(Saved data entries)
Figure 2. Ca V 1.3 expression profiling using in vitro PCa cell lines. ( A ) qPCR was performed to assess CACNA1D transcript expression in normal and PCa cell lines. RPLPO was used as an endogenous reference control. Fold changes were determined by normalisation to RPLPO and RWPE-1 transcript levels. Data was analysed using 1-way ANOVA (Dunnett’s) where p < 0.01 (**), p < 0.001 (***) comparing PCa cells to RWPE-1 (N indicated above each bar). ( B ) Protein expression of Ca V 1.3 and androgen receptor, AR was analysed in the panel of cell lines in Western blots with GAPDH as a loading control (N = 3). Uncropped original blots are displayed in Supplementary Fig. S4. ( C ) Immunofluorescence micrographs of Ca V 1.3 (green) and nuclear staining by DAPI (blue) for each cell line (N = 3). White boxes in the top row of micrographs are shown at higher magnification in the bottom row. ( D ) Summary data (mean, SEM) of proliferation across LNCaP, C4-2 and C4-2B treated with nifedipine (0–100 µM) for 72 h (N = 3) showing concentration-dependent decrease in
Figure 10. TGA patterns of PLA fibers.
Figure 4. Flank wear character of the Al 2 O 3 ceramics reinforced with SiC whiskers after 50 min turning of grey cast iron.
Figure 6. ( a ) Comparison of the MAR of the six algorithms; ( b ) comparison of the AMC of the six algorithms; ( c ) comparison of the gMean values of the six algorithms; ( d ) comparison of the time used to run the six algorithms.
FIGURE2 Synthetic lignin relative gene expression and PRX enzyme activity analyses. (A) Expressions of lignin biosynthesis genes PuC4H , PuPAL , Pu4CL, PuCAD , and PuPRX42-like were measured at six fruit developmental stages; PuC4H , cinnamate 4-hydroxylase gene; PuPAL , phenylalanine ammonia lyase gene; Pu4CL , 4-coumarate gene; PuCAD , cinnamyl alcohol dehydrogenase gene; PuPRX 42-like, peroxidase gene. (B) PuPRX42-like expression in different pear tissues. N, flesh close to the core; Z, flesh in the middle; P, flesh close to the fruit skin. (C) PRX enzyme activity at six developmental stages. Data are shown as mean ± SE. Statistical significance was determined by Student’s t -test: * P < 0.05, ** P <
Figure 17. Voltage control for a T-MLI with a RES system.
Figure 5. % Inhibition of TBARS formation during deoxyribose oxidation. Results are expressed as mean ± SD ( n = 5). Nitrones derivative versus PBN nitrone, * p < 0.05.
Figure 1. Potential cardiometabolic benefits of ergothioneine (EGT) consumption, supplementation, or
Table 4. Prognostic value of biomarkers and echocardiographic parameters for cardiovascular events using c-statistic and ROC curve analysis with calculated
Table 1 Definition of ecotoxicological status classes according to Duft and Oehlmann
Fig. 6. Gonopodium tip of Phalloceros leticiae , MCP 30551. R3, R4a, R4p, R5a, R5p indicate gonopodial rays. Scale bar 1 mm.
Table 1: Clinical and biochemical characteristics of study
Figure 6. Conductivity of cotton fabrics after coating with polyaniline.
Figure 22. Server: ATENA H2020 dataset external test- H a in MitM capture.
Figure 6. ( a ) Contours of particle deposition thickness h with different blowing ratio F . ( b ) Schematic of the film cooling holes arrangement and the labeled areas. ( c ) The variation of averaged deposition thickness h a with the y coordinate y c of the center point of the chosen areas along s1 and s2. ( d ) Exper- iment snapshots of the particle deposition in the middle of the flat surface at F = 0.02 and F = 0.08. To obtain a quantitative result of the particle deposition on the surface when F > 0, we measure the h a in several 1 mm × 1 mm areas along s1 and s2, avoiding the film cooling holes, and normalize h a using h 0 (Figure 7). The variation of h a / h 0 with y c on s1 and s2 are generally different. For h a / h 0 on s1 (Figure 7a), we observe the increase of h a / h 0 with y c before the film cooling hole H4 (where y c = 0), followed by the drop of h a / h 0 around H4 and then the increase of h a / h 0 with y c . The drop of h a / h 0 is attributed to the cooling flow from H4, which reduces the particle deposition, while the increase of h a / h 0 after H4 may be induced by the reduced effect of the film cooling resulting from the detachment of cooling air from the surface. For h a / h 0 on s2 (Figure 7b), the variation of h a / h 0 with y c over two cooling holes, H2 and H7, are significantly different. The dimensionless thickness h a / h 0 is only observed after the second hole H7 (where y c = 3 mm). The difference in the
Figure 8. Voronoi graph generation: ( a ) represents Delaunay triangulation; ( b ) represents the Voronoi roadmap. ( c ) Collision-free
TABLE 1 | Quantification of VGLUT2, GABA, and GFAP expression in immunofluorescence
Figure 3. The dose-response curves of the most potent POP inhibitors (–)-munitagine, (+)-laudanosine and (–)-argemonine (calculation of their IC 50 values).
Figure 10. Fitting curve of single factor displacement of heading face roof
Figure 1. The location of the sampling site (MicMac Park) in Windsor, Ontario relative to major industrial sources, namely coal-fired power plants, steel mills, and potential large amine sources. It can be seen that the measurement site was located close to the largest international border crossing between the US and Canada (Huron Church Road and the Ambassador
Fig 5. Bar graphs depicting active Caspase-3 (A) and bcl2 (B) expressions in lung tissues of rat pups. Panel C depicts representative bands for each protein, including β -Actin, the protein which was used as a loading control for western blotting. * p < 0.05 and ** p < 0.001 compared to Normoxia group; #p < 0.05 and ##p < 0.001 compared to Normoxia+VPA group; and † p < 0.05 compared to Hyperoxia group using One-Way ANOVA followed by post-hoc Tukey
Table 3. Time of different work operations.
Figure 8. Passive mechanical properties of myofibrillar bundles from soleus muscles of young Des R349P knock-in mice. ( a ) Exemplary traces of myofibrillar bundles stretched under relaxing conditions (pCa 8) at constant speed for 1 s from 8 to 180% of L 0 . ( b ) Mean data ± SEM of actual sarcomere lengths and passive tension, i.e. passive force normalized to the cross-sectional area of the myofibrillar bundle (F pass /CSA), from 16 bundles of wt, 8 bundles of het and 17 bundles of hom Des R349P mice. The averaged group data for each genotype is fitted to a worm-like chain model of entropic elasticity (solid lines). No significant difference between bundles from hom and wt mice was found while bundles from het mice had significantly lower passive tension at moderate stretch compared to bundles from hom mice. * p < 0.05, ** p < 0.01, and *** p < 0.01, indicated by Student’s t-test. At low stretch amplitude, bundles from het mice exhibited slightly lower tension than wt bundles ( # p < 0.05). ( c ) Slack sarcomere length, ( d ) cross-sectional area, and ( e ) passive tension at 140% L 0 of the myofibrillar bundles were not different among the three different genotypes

§ **AIM OF THE EXERCISE**: Nothing may be omitted; retype every record exactly.

§ **FINISHED TASK**:
Figure 2. Ca V 1.3 expression profiling using in vitro PCa cell lines. ( A ) qPCR was performed to assess CACNA1D transcript expression in normal and PCa cell lines. RPLPO was used as an endogenous reference control. Fold changes were determined by normalisation to RPLPO and RWPE-1 transcript levels. Data was analysed using 1-way ANOVA (Dunnett’s) where p < 0.01 (**), p < 0.001 (***) comparing PCa cells to RWPE-1 (N indicated above each bar). ( B ) Protein expression of Ca V 1.3 and androgen receptor, AR was analysed in the panel of cell lines in Western blots with GAPDH as a loading control (N = 3). Uncropped original blots are displayed in Supplementary Fig. S4. ( C ) Immunofluorescence micrographs of Ca V 1.3 (green) and nuclear staining by DAPI (blue) for each cell line (N = 3). White boxes in the top row of micrographs are shown at higher magnification in the bottom row. ( D ) Summary data (mean, SEM) of proliferation across LNCaP, C4-2 and C4-2B treated with nifedipine (0–100 µM) for 72 h (N = 3) showing concentration-dependent decrease in
Figure 10. TGA patterns of PLA fibers.
Figure 4. Flank wear character of the Al 2 O 3 ceramics reinforced with SiC whiskers after 50 min turning of grey cast iron.
Figure 6. ( a ) Comparison of the MAR of the six algorithms; ( b ) comparison of the AMC of the six algorithms; ( c ) comparison of the gMean values of the six algorithms; ( d ) comparison of the time used to run the six algorithms.
FIGURE2 Synthetic lignin relative gene expression and PRX enzyme activity analyses. (A) Expressions of lignin biosynthesis genes PuC4H , PuPAL , Pu4CL, PuCAD , and PuPRX42-like were measured at six fruit developmental stages; PuC4H , cinnamate 4-hydroxylase gene; PuPAL , phenylalanine ammonia lyase gene; Pu4CL , 4-coumarate gene; PuCAD , cinnamyl alcohol dehydrogenase gene; PuPRX 42-like, peroxidase gene. (B) PuPRX42-like expression in different pear tissues. N, flesh close to the core; Z, flesh in the middle; P, flesh close to the fruit skin. (C) PRX enzyme activity at six developmental stages. Data are shown as mean ± SE. Statistical significance was determined by Student’s t -test: * P < 0.05, ** P <
Figure 17. Voltage control for a T-MLI with a RES system.
Figure 5. % Inhibition of TBARS formation during deoxyribose oxidation. Results are expressed as mean ± SD ( n = 5). Nitrones derivative versus PBN nitrone, * p < 0.05.
Figure 1. Potential cardiometabolic benefits of ergothioneine (EGT) consumption, supplementation, or
Table 4. Prognostic value of biomarkers and echocardiographic parameters for cardiovascular events using c-statistic and ROC curve analysis with calculated
Table 1 Definition of ecotoxicological status classes according to Duft and Oehlmann
Fig. 6. Gonopodium tip of Phalloceros leticiae , MCP 30551. R3, R4a, R4p, R5a, R5p indicate gonopodial rays. Scale bar 1 mm.
Table 1: Clinical and biochemical characteristics of study
Figure 6. Conductivity of cotton fabrics after coating with polyaniline.
Figure 22. Server: ATENA H2020 dataset external test- H a in MitM capture.
Figure 6. ( a ) Contours of particle deposition thickness h with different blowing ratio F . ( b ) Schematic of the film cooling holes arrangement and the labeled areas. ( c ) The variation of averaged deposition thickness h a with the y coordinate y c of the center point of the chosen areas along s1 and s2. ( d ) Exper- iment snapshots of the particle deposition in the middle of the flat surface at F = 0.02 and F = 0.08. To obtain a quantitative result of the particle deposition on the surface when F > 0, we measure the h a in several 1 mm × 1 mm areas along s1 and s2, avoiding the film cooling holes, and normalize h a using h 0 (Figure 7). The variation of h a / h 0 with y c on s1 and s2 are generally different. For h a / h 0 on s1 (Figure 7a), we observe the increase of h a / h 0 with y c before the film cooling hole H4 (where y c = 0), followed by the drop of h a / h 0 around H4 and then the increase of h a / h 0 with y c . The drop of h a / h 0 is attributed to the cooling flow from H4, which reduces the particle deposition, while the increase of h a / h 0 after H4 may be induced by the reduced effect of the film cooling resulting from the detachment of cooling air from the surface. For h a / h 0 on s2 (Figure 7b), the variation of h a / h 0 with y c over two cooling holes, H2 and H7, are significantly different. The dimensionless thickness h a / h 0 is only observed after the second hole H7 (where y c = 3 mm). The difference in the
Figure 8. Voronoi graph generation: ( a ) represents Delaunay triangulation; ( b ) represents the Voronoi roadmap. ( c ) Collision-free
TABLE 1 | Quantification of VGLUT2, GABA, and GFAP expression in immunofluorescence
Figure 3. The dose-response curves of the most potent POP inhibitors (–)-munitagine, (+)-laudanosine and (–)-argemonine (calculation of their IC 50 values).
Figure 10. Fitting curve of single factor displacement of heading face roof
Figure 1. The location of the sampling site (MicMac Park) in Windsor, Ontario relative to major industrial sources, namely coal-fired power plants, steel mills, and potential large amine sources. It can be seen that the measurement site was located close to the largest international border crossing between the US and Canada (Huron Church Road and the Ambassador
Fig 5. Bar graphs depicting active Caspase-3 (A) and bcl2 (B) expressions in lung tissues of rat pups. Panel C depicts representative bands for each protein, including β -Actin, the protein which was used as a loading control for western blotting. * p < 0.05 and ** p < 0.001 compared to Normoxia group; #p < 0.05 and ##p < 0.001 compared to Normoxia+VPA group; and † p < 0.05 compared to Hyperoxia group using One-Way ANOVA followed by post-hoc Tukey
Table 3. Time of different work operations.
Figure 8. Passive mechanical properties of myofibrillar bundles from soleus muscles of young Des R349P knock-in mice. ( a ) Exemplary traces of myofibrillar bundles stretched under relaxing conditions (pCa 8) at constant speed for 1 s from 8 to 180% of L 0 . ( b ) Mean data ± SEM of actual sarcomere lengths and passive tension, i.e. passive force normalized to the cross-sectional area of the myofibrillar bundle (F pass /CSA), from 16 bundles of wt, 8 bundles of het and 17 bundles of hom Des R349P mice. The averaged group data for each genotype is fitted to a worm-like chain model of entropic elasticity (solid lines). No significant difference between bundles from hom and wt mice was found while bundles from het mice had significantly lower passive tension at moderate stretch compared to bundles from hom mice. * p < 0.05, ** p < 0.01, and *** p < 0.01, indicated by Student’s t-test. At low stretch amplitude, bundles from het mice exhibited slightly lower tension than wt bundles ( # p < 0.05). ( c ) Slack sarcomere length, ( d ) cross-sectional area, and ( e ) passive tension at 140% L 0 of the myofibrillar bundles were not different among the three different genotypes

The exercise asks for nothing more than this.